Australia Considered 25 or 50 Basis-Point Interest-Rate Hike

Australia’s central bank considered two options for the size of its first interest-rate increase of 2023, minutes of its February meeting showed, eventually opting for a 25 basis-point adjustment while making a surprisingly hawkish policy shift.

(Bloomberg) — Australia’s central bank considered two options for the size of its first interest-rate increase of 2023, minutes of its February meeting showed, eventually opting for a 25 basis-point adjustment while making a surprisingly hawkish policy shift.

Board members deliberated over whether to resume hiking in half-percentage-point increments, minutes of the Feb.7 meeting showed Tuesday. Unlike in December, there was no consideration of pausing the tightening cycle.

The aggressive tone of the release sent three-year government bond yields up 6 basis points to a four-month high of 3.6% and boosted rate-hike bets. The RBA pointed to “more breadth and persistence” in inflation and a “very large” pool of household savings to underline the need for higher borrowing costs.

“Upcoming data will be important for the future path of interest rates,” said Belinda Allen, a senior economist at Commonwealth Bank of Australia. “ Tomorrow’s Q4 Wage Price Index is the immediate focus.” The median estimate is for wages to rise 3.5% — a level not seen since September 2012. 

A stronger wages number would vindicate the central bank’s hawkish turn. The minutes showed that among arguments for a half-point increase were a “pattern of incoming prices and wages data exceeding expectations, and a risk that high inflation would be persistent.” 

Catherine Birch, a senior economist at Australia & New Zealand Banking Group Ltd., also said the RBA struck a hawkish note.

“Some of the concern around the upside risk to inflation really came through strongly,” she said. “From the RBA’s perspective, it would potentially be a harder situation to deal with if inflation was stickier and we don’t get the disinflation that we need to see.”

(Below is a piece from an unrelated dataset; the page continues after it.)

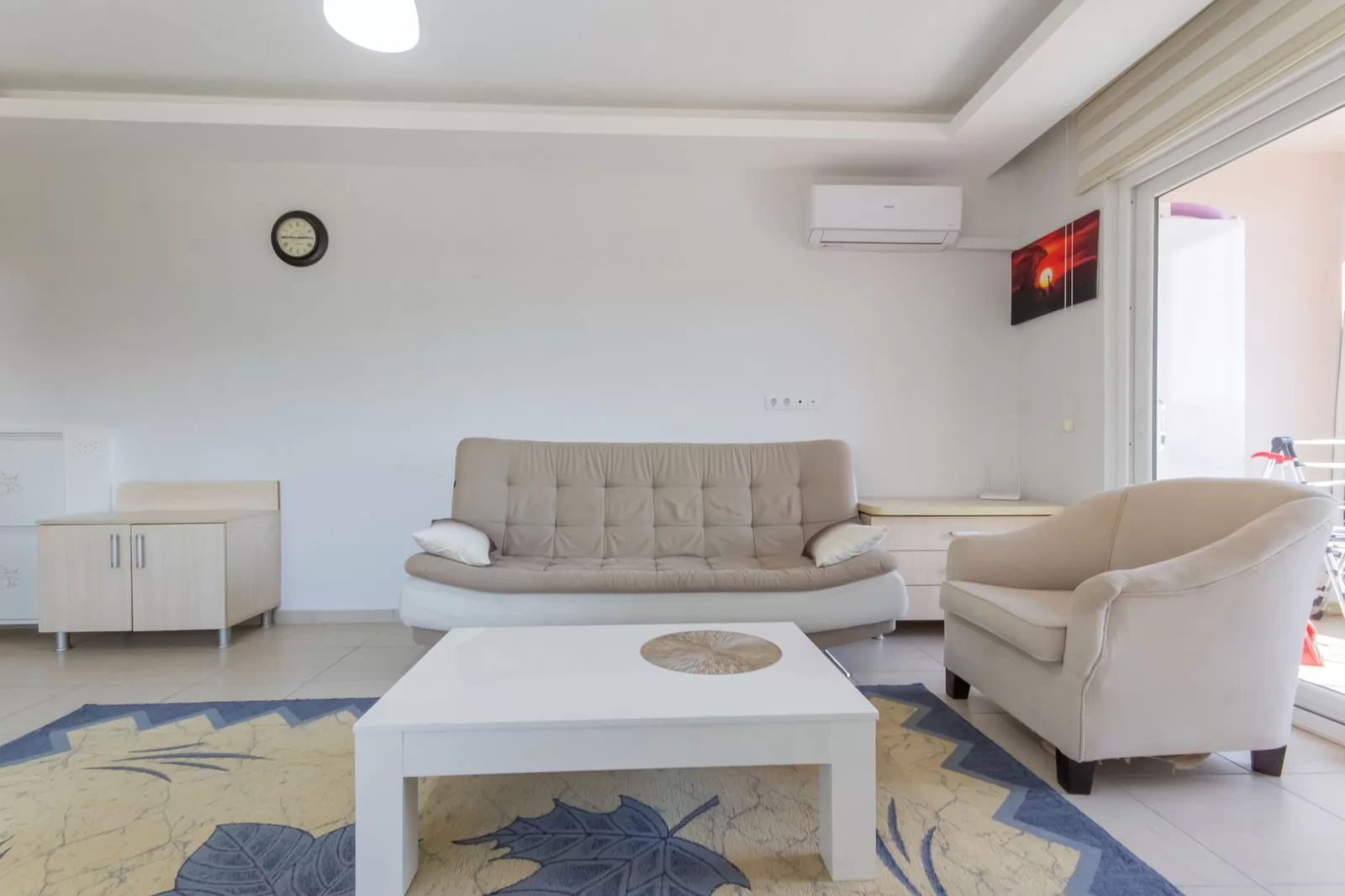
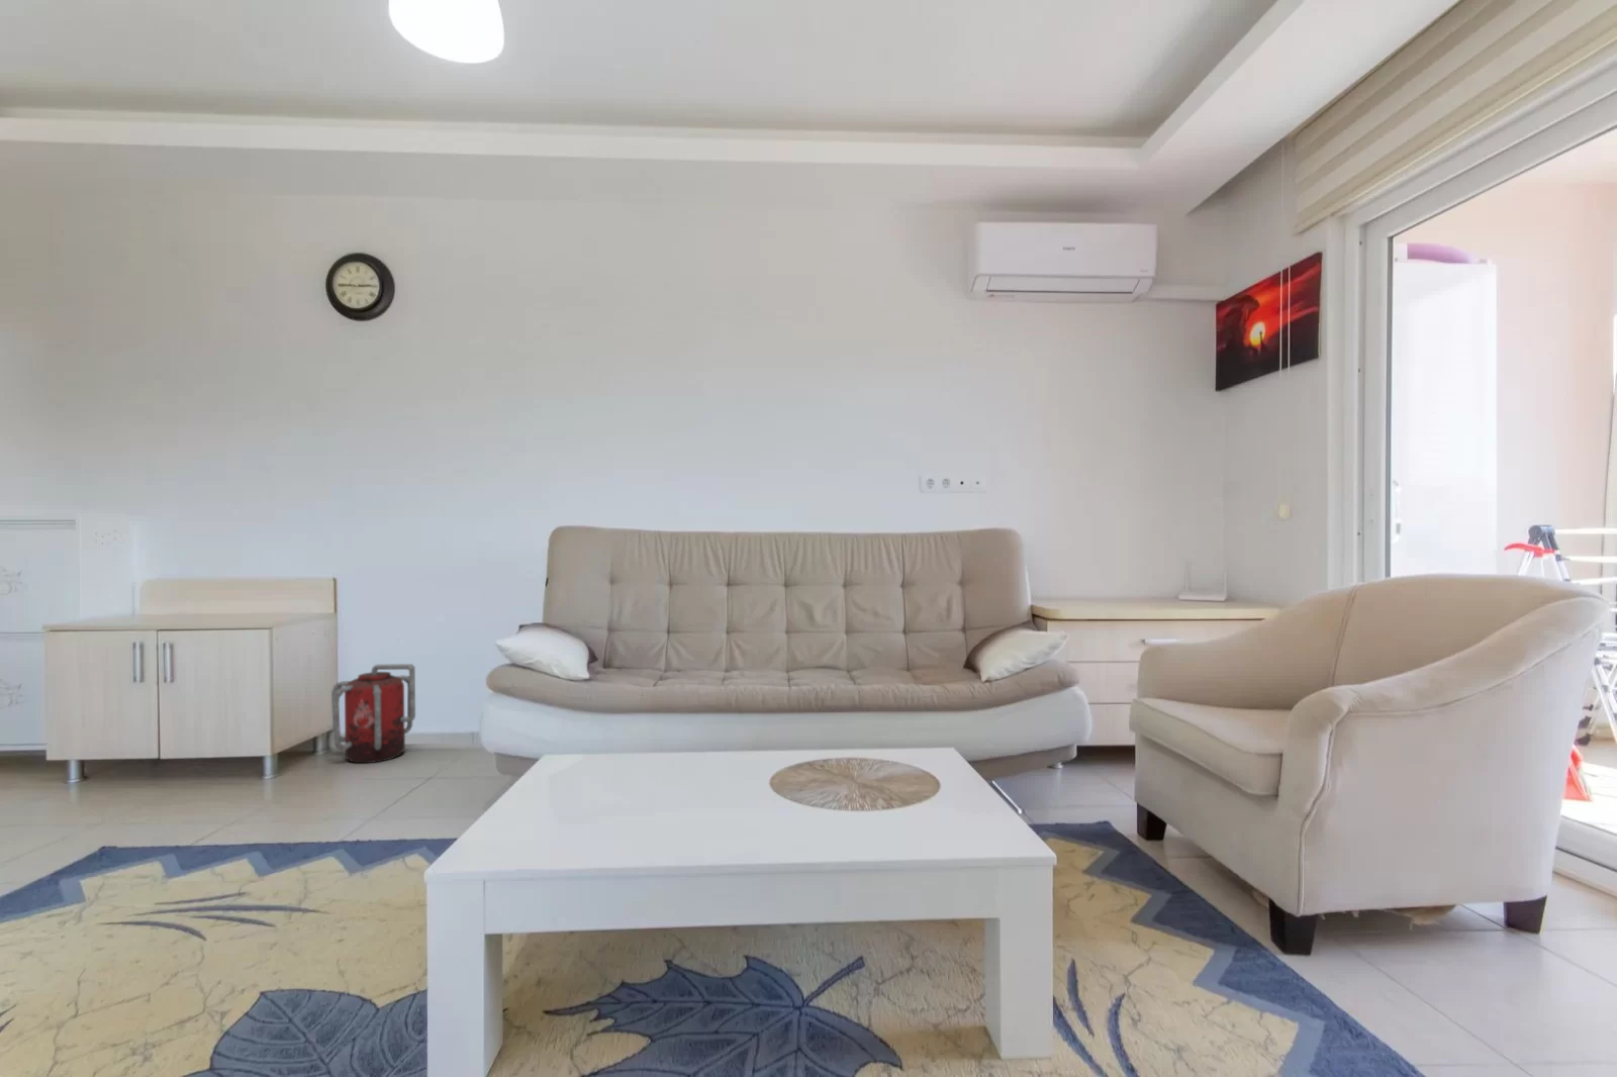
+ fire extinguisher [331,662,416,763]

The RBA ultimately leaned in favor of a quarter-point move to 3.35% two weeks ago, citing uncertainty around the outlook, expectations that inflation had peaked, and the fact real incomes are falling. The rate-setting board also highlighted that its monthly gatherings provided frequent opportunities to assess the economy and adjust policy if needed.

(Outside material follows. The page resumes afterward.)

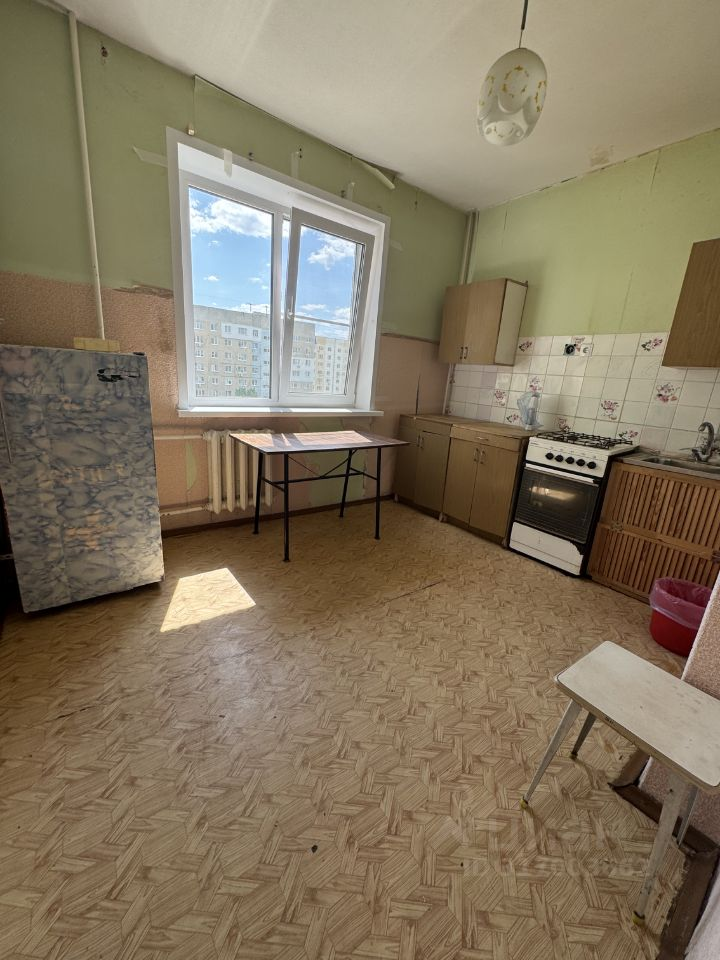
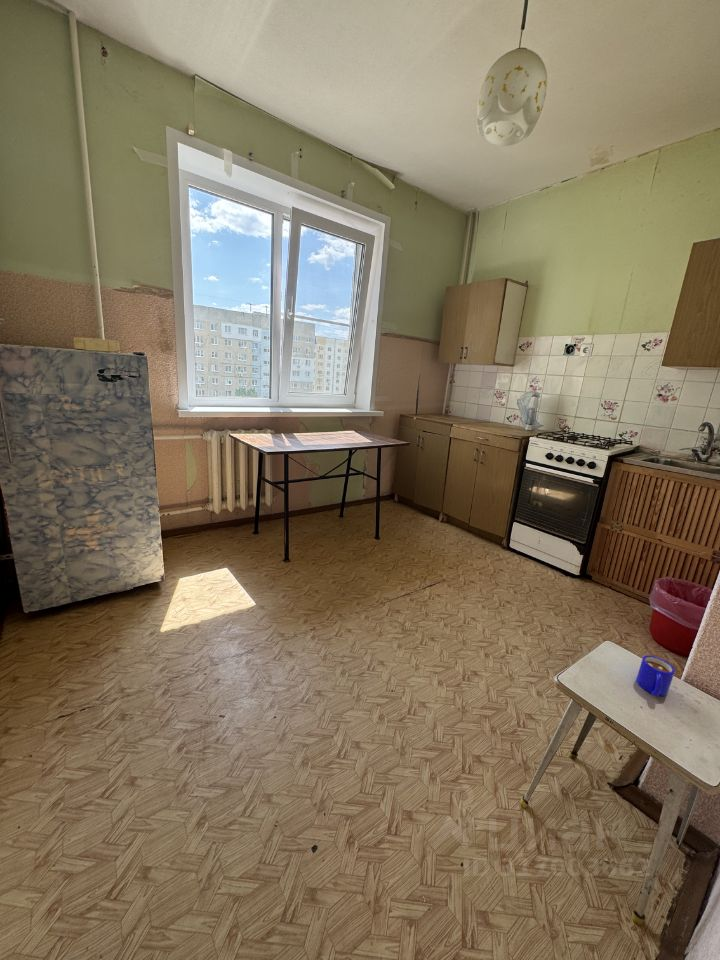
+ mug [635,654,676,697]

Australia has lagged international counterparts in the scale of its rate increases, having hiked by 3.25 points since May, versus 4 in New Zealand and 4.5 in the US. The RBA’s slower pace reflects Governor Philip Lowe’s efforts to bring the economy in for a soft landing.

Money markets now imply a peak cash rate of 4.25% by August as core inflation remains well above the RBA’s 2-3% target and is expected to hit the top of that band only by end-2024. The central bank doesn’t provide its own forecast for the cash rate.

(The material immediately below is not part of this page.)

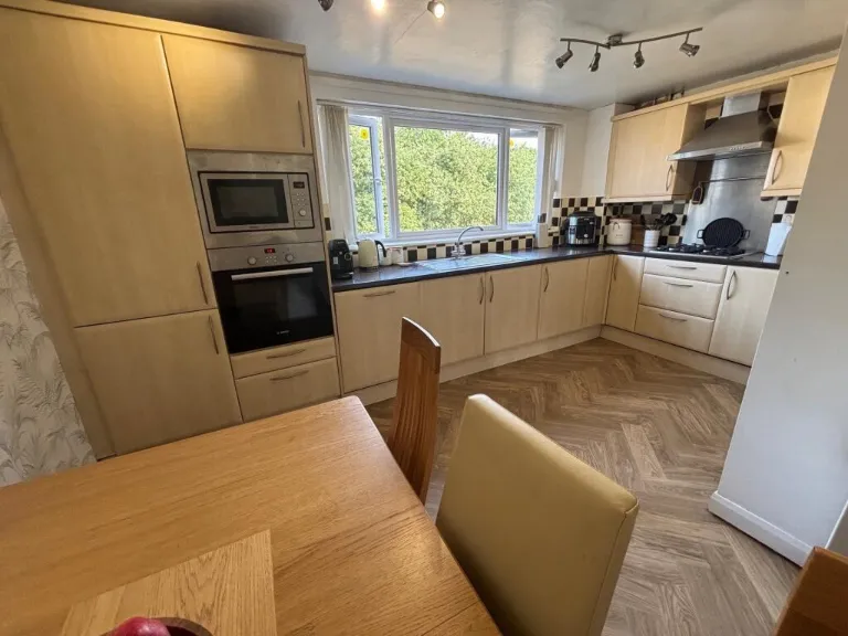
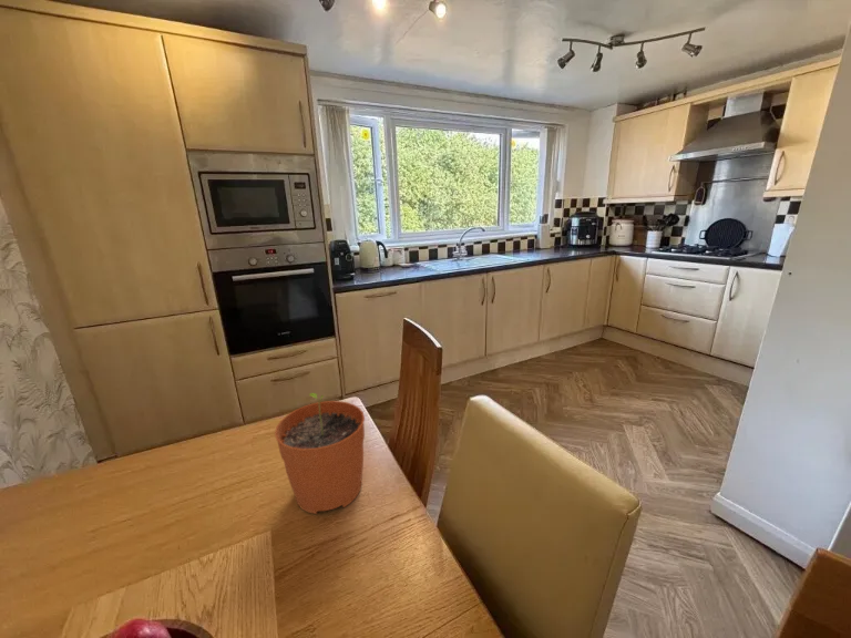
+ plant pot [274,392,366,515]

The RBA’s tightening has created a political problem for Prime Minister Anthony Albanese as he tries to persuade a heavily indebted electorate grappling with rising living costs that the pain of higher rates is necessary to avoid the worse outcome of entrenched inflation.

The government will release its budget in May, which is likely to have some targeted cost relief measures, although Treasurer Jim Chalmers has said it will keep a tight leash on fiscal spending.